Vervoort G, Goldschmidt H M, van Doorn L G
Department of General Internal Medicine, University Hospital Nijmegen, The Netherlands.
Diabet Med. 1996 Sep;13(9):794-9. doi: 10.1002/(SICI)1096-9136(199609)13:9<794::AID-DIA185>3.0.CO;2-G.
The aim of the study was to examine nocturnal blood glucose profiles in Type 1 diabetic patients on multiple (> or = 4) daily insulin injections. Nocturnal blood glucose profiles were evaluated in 31 patients collecting blood samples half-hourly from 23.00 till 07.30 h, while they were asleep. Nocturnal episodes of hypoglycaemia (blood glucose < 3.0 mmol l-1 occurred in 29% of these nights; 67% of episodes were asymptomatic. In the early night (23.00-01.00 h), five episodes occurred with a median duration of 1 h.
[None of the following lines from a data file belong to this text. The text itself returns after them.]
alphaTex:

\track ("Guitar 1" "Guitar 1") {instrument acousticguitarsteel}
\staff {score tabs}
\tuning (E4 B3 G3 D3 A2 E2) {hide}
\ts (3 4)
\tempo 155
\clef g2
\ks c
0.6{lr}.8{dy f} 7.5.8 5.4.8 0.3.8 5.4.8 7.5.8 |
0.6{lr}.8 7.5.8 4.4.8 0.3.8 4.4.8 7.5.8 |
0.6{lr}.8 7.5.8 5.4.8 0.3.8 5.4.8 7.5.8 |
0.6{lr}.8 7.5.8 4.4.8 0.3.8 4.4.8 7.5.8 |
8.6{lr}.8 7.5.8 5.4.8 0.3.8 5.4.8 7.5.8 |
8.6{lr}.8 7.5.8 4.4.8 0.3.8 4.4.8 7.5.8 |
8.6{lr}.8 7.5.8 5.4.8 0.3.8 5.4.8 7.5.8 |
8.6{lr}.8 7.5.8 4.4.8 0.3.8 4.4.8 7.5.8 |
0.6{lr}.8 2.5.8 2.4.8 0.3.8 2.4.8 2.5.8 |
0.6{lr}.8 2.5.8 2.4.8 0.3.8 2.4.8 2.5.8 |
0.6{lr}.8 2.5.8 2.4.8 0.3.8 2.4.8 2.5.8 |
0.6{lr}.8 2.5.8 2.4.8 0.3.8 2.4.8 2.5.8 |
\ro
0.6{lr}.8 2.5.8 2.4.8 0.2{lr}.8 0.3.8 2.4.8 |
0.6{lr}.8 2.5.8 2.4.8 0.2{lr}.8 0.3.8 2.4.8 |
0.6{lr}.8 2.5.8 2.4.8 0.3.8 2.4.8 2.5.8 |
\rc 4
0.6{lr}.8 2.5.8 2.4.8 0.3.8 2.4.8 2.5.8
In the early morning (04.00-07.30 h) seven episodes occurred with a median duration of 3 h. No hypoglycaemia was noted from 01.00 to 04.00 h. Bedtime glucose levels appeared to predict 'early night' hypoglycaemia but not 'early morning' hypoglycaemia. Fasting glucose levels < 5.5 mmol l-1 were indicative of preceding 'early morning' hypoglycaemia. There was a large intra-individual variation in nocturnal blood glucose profiles. It is concluded that daily monitoring of bedtime and fasting blood glucose levels may be both more reliable and convenient for the prevention of nocturnal hypoglycaemia than periodic testing of blood glucose at 03.00h as is often advised. Setting a target of > 5.5 mmol l-1 for fasting blood glucose may decrease the frequency of nocturnal hypoglycaemia.
本研究的目的是检测接受多次(≥4次)每日胰岛素注射的1型糖尿病患者的夜间血糖情况。对31例患者进行了夜间血糖情况评估,他们在睡眠期间于23:00至07:30每半小时采集一次血样。这些夜晚中有29%出现夜间低血糖发作(血糖<3.0 mmol/L);67%的发作无症状。在夜晚早期(23:00至01:00),发生了5次发作,中位持续时间为1小时。在清晨(04:00至07:30),发生了7次发作,中位持续时间为3小时。在01:00至04:00未发现低血糖。睡前血糖水平似乎可预测“夜晚早期”低血糖,但不能预测“清晨”低血糖。空腹血糖水平<5.5 mmol/L提示之前有“清晨”低血糖。夜间血糖情况存在较大的个体内差异。结论是,对于预防夜间低血糖,每日监测睡前和空腹血糖水平可能比通常建议的在03:00定期检测血糖更可靠、更方便。将空腹血糖目标设定为>5.5 mmol/L可能会降低夜间低血糖的发生率。